Immagine d'archivio (Infophoto) Immagine d'archivio (Infophoto)

I suoi la lascerebbero volentieri a riposare al sabato, quasi non credono che lei si svegli così volentieri per seguirli; ma lei ci tiene, si sente contenta, si diverte a parlare con la gente, si imbacucca nel grembiule bianco e oggi, dopo la pioggia, sembra proprio che sarà una giornata di sole. Le sembra una vacanza stare con la mamma e la zia vicino ai girarrosti dei polli, tutt’e tre sorridono spesso e non solo per far bella presenza con i clienti ma perché rinnovano la loro abitudine a stare insieme; come da piccola, quando le sentiva chiacchierare sedute al tavolo della cucina, lei a mordicchiare la matita mentre faceva i compiti, la finestra aperta verso il giardino e l’odore del basilico e delle erbe nei vasi portata dall’aria fino dentro la stanza.

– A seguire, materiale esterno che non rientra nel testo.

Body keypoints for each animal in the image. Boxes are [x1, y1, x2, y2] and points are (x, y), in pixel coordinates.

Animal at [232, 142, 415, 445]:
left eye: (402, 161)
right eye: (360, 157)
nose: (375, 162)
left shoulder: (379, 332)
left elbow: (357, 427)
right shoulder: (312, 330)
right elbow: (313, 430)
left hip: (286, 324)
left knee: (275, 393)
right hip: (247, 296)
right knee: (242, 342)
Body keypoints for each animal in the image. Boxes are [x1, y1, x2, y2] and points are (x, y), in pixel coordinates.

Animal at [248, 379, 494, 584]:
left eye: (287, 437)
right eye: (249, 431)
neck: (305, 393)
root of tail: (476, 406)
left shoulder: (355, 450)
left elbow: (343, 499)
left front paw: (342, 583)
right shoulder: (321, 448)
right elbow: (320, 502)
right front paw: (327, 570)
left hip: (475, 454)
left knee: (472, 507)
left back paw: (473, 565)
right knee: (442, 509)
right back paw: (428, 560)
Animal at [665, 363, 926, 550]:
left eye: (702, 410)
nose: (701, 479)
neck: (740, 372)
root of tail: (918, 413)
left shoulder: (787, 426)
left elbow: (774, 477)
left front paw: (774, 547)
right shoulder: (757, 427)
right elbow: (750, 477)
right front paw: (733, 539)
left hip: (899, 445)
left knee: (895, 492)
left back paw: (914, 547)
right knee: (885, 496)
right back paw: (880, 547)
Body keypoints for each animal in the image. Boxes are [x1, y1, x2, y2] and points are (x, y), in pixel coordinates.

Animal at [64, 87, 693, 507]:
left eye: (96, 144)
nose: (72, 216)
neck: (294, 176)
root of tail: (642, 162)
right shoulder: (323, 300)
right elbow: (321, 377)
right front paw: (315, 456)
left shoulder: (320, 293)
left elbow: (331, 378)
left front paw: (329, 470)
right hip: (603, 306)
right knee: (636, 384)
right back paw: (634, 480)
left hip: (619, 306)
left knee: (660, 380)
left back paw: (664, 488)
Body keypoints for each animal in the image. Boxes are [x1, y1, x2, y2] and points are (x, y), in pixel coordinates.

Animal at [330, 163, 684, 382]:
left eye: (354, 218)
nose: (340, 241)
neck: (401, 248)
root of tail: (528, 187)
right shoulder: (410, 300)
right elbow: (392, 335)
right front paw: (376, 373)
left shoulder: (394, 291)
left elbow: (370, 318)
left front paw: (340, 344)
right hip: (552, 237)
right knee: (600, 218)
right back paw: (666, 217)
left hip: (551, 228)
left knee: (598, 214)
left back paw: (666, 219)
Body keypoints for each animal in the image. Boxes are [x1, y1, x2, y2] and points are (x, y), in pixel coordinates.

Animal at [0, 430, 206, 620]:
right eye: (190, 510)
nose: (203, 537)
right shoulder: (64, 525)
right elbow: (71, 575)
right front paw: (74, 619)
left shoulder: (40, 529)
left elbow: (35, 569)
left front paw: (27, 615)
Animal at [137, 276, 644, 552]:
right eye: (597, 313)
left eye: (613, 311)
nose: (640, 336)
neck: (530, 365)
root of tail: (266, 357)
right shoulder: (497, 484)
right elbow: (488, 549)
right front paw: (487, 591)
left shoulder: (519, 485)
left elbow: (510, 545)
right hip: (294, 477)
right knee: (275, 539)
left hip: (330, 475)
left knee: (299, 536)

Che non c’è speranza lo capisce subito, al primo scoppio, e già nonostante le urla sue, della mamma e della zia riesce ad avvicinarsi a loro e a tenersi perlomeno vicine, che finisca in fretta perché il dolore e il calore già le stanno cancellando; al secondo scoppio le sembra di innalzarsi con la fiamma, di evaporare in carne e sangue. Rimane lo scheletro sgretolato del camper incollato sui pneumatici fusi; dello stesso nero orribile dei mattoni che a Stoccarda si aprono a far intravedere la scala lungo la quale i bambini avranno forse tentato di scendere, oppure avranno pianto, lì ad aspettare qualcuno che andasse a prenderli.